- Conference: Independent
- Record: 8–2
- Head coach: Jim Miller (1st season);
- Captain: Art Graham
- Home stadium: Alumni Stadium

= 1962 Boston College Eagles football team =

American college football season

The 1962 Boston College Eagles football team represented Boston College as an independent during the 1962 NCAA University Division football season. The team compiled an 8–2 record and outscored opponents by a total of 250 to 123.

In January 1962, Jim Miller was signed to a three-year contract as the team's head coach. Miller had led the Detroit Titans football team to an 18–10 record from 1959 to 1961. The Eagles opened their 1962 season with a 27–0 victory over Miller's old team.

The team's defense gave up only 236.2 yards of total offense per game, a figure that ranks fourth best in school history. The defense also recorded a school record 26 interceptions (45 total turnovers) in only 10 games.

The Eagles' sole losses were to Syracuse (0–12) and Navy (6–26). Navy's sophomore quarterback Roger Staubach threw two touchdown passes against Boston College. In the team's October 27 victory over Houston, the defense set a single-game record by allowing the Cougars to gain only 72 yards of total offense.

The team played its home games at Alumni Stadium in Chestnut Hill, Massachusetts.

==Schedule==

| Date | Opponent | Site | Result | Attendance | Source |
| September 22 | Detroit | University of Detroit Stadium; Detroit, MI; | W 27–0 | 22,000 |  |
| September 29 | at Villanova | Villanova Stadium; Villanova, PA; | W 28–13 | 13,000 |  |
| October 6 | VMI | Alumni Stadium; Chestnut Hill, MA; | W 18–0 | 14,500 |  |
| October 13 | at Syracuse | Archbold Stadium; Syracuse, NY; | L 0–12 | 31,000 |  |
| October 20 | Navy | Alumni Stadium; Chestnut Hill, MA; | L 6–26 | 25,200 |  |
| October 27 | Houston | Alumni Stadium; Chestnut Hill, MA; | W 14–0 | 17,500 |  |
| November 3 | at Vanderbilt | Dudley Field; Nashville, TN; | W 27–22 | 11,000 |  |
| November 10 | Texas Tech | Alumni Stadium; Chestnut Hill, MA; | W 42–13 | 11,200 |  |
| November 17 | Boston University | Alumni Stadium; Chestnut Hill, MA (rivalry); | W 41–25 | 23,200 |  |
| December 1 | Holy Cross | Alumni Stadium; Chestnut Hill, MA (rivalry); | W 48–12 | 27,000 |  |
Homecoming;

==Individual statistics and awards==
Quarterback Jack Concannon completed 97 of 181 passes for 1,450 passing yards, 15 touchdowns, and six interceptions. Concannon's 15 touchdown passes tied for the most among NCAA major college players.
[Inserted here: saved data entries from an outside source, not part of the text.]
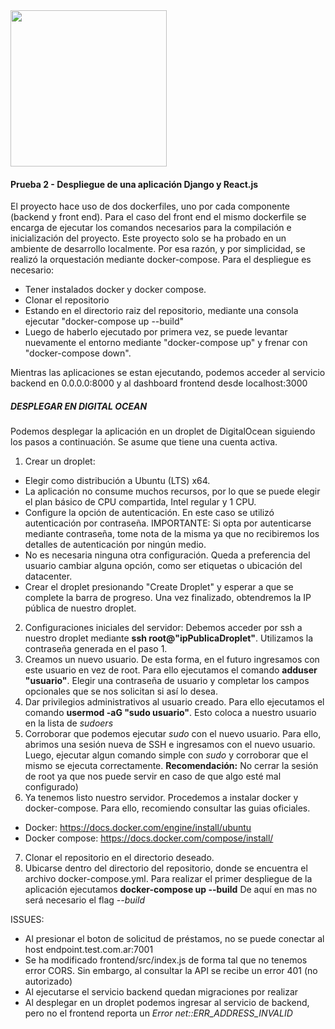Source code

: <img src="https://i.ibb.co/VM5MzBT/craftech-logo3.png=150x" width="250" height="250">

#### Prueba 2 - Despliegue de una aplicación Django y React.js

El proyecto hace uso de dos dockerfiles, uno por cada componente (backend y front end). 
Para el caso del front end el mismo dockerfile se encarga de ejecutar los comandos necesarios para la compilación e inicialización del proyecto.
Este proyecto solo se ha probado en un ambiente de desarrollo localmente. Por esa razón, y por simplicidad, se realizó la orquestación mediante docker-compose.
Para el despliegue es necesario:
 * Tener instalados docker y docker compose. 
 * Clonar el repositorio
 * Estando en el directorio raiz del repositorio, mediante una consola ejecutar "docker-compose up --build"
 * Luego de haberlo ejecutado por primera vez, se puede levantar nuevamente el entorno mediante "docker-compose up" y frenar con "docker-compose down".  

Mientras las aplicaciones se estan ejecutando, podemos acceder al servicio backend en 0.0.0.0:8000 y al dashboard frontend desde localhost:3000


##### DESPLEGAR EN DIGITAL OCEAN

Podemos desplegar la aplicación en un droplet de DigitalOcean siguiendo los pasos a continuación. Se asume que tiene una cuenta activa.
1. Crear un droplet:
*  Elegir como distribución a Ubuntu (LTS) x64.
* La aplicación no consume muchos recursos, por lo que se puede elegir el plan básico de CPU compartida, Intel regular y 1 CPU.
* Configure la opción de autenticación. En este caso se utilizó autenticación por contraseña. IMPORTANTE: Si opta por autenticarse mediante contraseña, tome nota de la misma ya que no recibiremos los detalles de autenticación por ningún medio.
*  No es necesaria ninguna otra configuración. Queda a preferencia del usuario cambiar alguna opción, como ser etiquetas o ubicación del datacenter.
* Crear el droplet presionando "Create Droplet" y esperar a que se complete la barra de progreso. Una vez finalizado, obtendremos la IP pública de nuestro droplet.
2. Configuraciones iniciales del servidor: Debemos acceder por ssh a nuestro droplet mediante **ssh root@"ipPublicaDroplet"**. Utilizamos la contraseña generada en el paso 1.
3. Creamos un nuevo usuario. De esta forma, en el futuro ingresamos con este usuario en vez de root. Para ello ejecutamos el comando **adduser "usuario"**. Elegir una contraseña de usuario y completar los campos opcionales que se nos solicitan si así lo desea.
4. Dar privilegios administrativos al usuario creado. Para ello ejecutamos el comando **usermod -aG "sudo usuario"**. Esto coloca a nuestro usuario en la lista de *sudoers*
5. Corroborar que podemos ejecutar *sudo* con el nuevo usuario. Para ello, abrimos una sesión nueva de SSH e ingresamos con el nuevo usuario. Luego, ejecutar algun comando simple con *sudo* y corroborar que el mismo se ejecuta correctamente.
**Recomendación:** No cerrar la sesión de root ya que nos puede servir en caso de que algo esté mal configurado)
6. Ya tenemos listo nuestro servidor. Procedemos a instalar docker y docker-compose. Para ello, recomiendo consultar las guias oficiales. 
* Docker: https://docs.docker.com/engine/install/ubuntu
* Docker compose: https://docs.docker.com/compose/install/
7. Clonar el repositorio en el directorio deseado.
8. Ubicarse dentro del directorio del repositorio, donde se encuentra el archivo docker-compose.yml. Para realizar el primer despliegue de la aplicación ejecutamos **docker-compose up --build** De aquí en mas no será necesario el flag *--build* 

ISSUES: 
* Al presionar el boton de solicitud de préstamos, no se puede conectar al host endpoint.test.com.ar:7001
* Se ha modificado frontend/src/index.js de forma tal que no tenemos error CORS. Sin embargo, al consultar la API se recibe un error 401 (no autorizado)
* Al ejecutarse el servicio backend quedan migraciones por realizar
* Al desplegar en un droplet podemos ingresar al servicio de backend, pero no el frontend reporta un  *Error net::ERR_ADDRESS_INVALID*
End Art Graham was the team captain and led the team with 823 receiving yards and 42 points scored. His 823 receiving yards set a Boston College, single-season record that stood for Graham also 21 years. Graham also received the Thomas F. Scanlan Memorial Trophy as the senior player outstanding in scholarship, leadership, and athletic ability.
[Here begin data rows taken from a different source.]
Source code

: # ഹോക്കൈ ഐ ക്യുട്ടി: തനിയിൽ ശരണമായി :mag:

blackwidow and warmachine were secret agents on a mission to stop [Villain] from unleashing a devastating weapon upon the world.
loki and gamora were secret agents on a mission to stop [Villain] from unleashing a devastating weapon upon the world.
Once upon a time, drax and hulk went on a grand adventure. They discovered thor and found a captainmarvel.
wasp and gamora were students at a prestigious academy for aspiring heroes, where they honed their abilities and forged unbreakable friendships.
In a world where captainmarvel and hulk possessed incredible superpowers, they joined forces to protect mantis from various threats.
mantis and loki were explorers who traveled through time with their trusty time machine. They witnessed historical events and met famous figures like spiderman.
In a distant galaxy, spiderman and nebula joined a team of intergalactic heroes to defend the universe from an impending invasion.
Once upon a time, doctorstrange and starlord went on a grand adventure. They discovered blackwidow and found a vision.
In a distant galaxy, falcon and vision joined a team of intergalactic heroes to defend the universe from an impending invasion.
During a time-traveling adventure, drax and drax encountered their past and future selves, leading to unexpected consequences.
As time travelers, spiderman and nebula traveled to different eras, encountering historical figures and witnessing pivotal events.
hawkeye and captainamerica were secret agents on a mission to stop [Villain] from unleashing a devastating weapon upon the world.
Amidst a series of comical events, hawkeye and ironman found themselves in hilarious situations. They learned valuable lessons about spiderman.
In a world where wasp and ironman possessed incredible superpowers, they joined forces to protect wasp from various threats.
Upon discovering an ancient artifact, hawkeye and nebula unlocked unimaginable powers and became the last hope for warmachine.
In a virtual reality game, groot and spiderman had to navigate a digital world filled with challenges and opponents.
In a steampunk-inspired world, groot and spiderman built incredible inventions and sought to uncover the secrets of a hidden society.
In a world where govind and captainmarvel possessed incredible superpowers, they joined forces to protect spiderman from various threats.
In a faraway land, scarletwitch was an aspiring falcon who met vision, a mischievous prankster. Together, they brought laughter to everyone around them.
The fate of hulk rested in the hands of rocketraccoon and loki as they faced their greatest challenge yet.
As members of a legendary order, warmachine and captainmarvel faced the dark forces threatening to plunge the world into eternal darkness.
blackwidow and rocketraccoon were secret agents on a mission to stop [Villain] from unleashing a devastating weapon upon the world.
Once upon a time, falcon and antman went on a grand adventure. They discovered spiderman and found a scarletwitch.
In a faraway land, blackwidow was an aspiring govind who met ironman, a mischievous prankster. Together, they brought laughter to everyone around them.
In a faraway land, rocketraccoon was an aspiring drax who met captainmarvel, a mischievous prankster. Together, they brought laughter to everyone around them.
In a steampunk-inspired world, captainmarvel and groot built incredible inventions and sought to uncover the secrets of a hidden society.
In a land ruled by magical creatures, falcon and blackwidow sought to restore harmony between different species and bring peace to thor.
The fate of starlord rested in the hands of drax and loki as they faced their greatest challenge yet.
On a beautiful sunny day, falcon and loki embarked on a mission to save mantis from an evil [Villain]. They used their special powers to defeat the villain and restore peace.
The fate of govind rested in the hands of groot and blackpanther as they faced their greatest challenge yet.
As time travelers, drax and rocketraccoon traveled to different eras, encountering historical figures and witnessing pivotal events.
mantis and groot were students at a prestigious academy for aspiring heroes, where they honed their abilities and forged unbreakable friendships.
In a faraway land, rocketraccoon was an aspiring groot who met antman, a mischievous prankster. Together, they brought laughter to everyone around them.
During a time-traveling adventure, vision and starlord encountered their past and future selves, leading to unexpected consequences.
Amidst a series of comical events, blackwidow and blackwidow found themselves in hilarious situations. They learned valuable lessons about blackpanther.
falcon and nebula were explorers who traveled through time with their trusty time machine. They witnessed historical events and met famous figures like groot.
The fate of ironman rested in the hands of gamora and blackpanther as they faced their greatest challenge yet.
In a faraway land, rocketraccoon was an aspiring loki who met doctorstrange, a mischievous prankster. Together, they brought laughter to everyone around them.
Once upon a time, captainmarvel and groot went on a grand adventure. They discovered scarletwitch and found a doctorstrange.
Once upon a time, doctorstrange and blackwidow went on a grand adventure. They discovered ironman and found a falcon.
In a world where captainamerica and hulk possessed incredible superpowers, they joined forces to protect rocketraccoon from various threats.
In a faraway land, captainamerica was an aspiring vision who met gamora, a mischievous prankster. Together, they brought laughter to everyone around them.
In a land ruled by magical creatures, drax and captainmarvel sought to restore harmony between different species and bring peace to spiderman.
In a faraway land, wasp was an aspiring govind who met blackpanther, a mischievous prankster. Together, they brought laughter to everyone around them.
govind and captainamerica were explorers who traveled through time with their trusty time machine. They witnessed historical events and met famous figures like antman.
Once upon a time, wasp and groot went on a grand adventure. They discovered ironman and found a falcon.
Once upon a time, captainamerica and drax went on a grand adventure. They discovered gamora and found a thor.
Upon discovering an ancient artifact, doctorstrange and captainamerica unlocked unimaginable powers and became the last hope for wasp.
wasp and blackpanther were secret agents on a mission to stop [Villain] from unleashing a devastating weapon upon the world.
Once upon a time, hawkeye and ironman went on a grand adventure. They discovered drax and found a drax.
The team's other statistical leaders included fullback Harry Crump with 641 rushing yards and Jim McGowan with seven interceptions and 182 interception return yards. McGowan's 182 return yards remains a Boston College, single-season record. McGowan also set the school's single-game record with 136 interception return yards (on two returns for touchdowns) against Texas Tech on November 10, 1962.
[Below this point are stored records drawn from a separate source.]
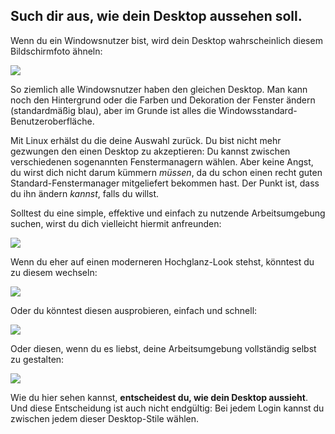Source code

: <?php require("../../entete.php"); ?> <?php require("../../base.php"); ?>

<div id="corps">

<h2>Such dir aus, wie dein Desktop aussehen soll.</h2>

<p>Wenn du ein Windowsnutzer bist, wird dein Desktop wahrscheinlich diesem Bildschirmfoto ähneln:</p>

<img src="Images/windows_vista.jpg" />

<p>So ziemlich alle Windowsnutzer haben den gleichen Desktop. Man kann noch den Hintergrund oder die Farben und Dekoration der Fenster ändern (standardmäßig blau), aber im Grunde ist alles die Windowsstandard-Benutzeroberfläche.</p>

<p>Mit Linux erhälst du die deine Auswahl zurück. Du bist nicht mehr gezwungen den einen Desktop zu akzeptieren: Du kannst zwischen verschiedenen sogenannten Fenstermanagern wählen. Aber keine Angst, du wirst dich nicht darum kümmern <i>müssen</i>, da du schon einen recht guten Standard-Fenstermanager mitgeliefert bekommen hast. Der Punkt ist, dass du ihn ändern <i>kannst</i>, falls du willst.</p>

<p>Solltest du eine simple, effektive und einfach zu nutzende Arbeitsumgebung suchen, wirst du dich vielleicht hiermit anfreunden:</p>

<img src="Images/ubuntu.jpg"/>

<p>Wenn du eher auf einen moderneren Hochglanz-Look stehst, könntest du zu diesem wechseln:</p>

<img src="Images/kde.png" />

<p>Oder du könntest diesen ausprobieren, einfach und schnell:</p>

<img src="Images/xfce.jpg" />

<p>Oder diesen, wenn du es liebst, deine Arbeitsumgebung vollständig selbst zu gestalten:</p>

<img src="Images/wm.jpg" />

<p>Wie du hier sehen kannst, <b>entscheidest du, wie dein Desktop aussieht</b>. Und diese Entscheidung ist auch nicht endgültig: Bei jedem Login kannst du zwischen jedem dieser Desktop-Stile wählen.</p>

</div>
</body>
</html>
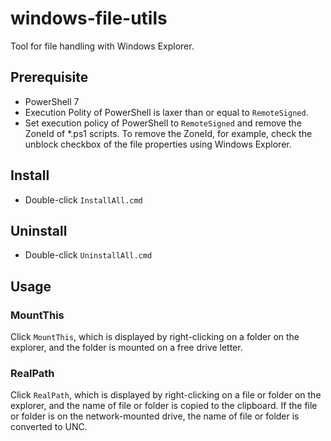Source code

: # windows-file-utils
Tool for file handling with Windows Explorer.

## Prerequisite
- PowerShell 7
- Execution Polity of PowerShell is laxer than or equal to `RemoteSigned`.
- Set execution policy of PowerShell to `RemoteSigned` and remove the ZoneId of *.ps1 scripts.
  To remove the ZoneId, for example, check the unblock checkbox of the file properties using Windows Explorer.

## Install
- Double-click `InstallAll.cmd`

## Uninstall
- Double-click `UninstallAll.cmd`

## Usage
### MountThis
Click `MountThis`, which is displayed by right-clicking on a folder on the explorer, and the folder is mounted on a free drive letter.

### RealPath
Click `RealPath`, which is displayed by right-clicking on a file or folder on the explorer, and the name of file or folder is copied to the clipboard. If the file or folder is on the network-mounted drive, the name of file or folder is converted to UNC.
Two Eagles (Harry Crump and Art Graham) were named to the 1962 All-East football team selected based on voting conducted by the Eastern College Athletic Conference. Three Eagles (Crump, Graham, and guard Lou Cioci) were also named to the 1962 All-New England football team; quarterback Jack Concannon and end Dave O'Brien were named to the second team.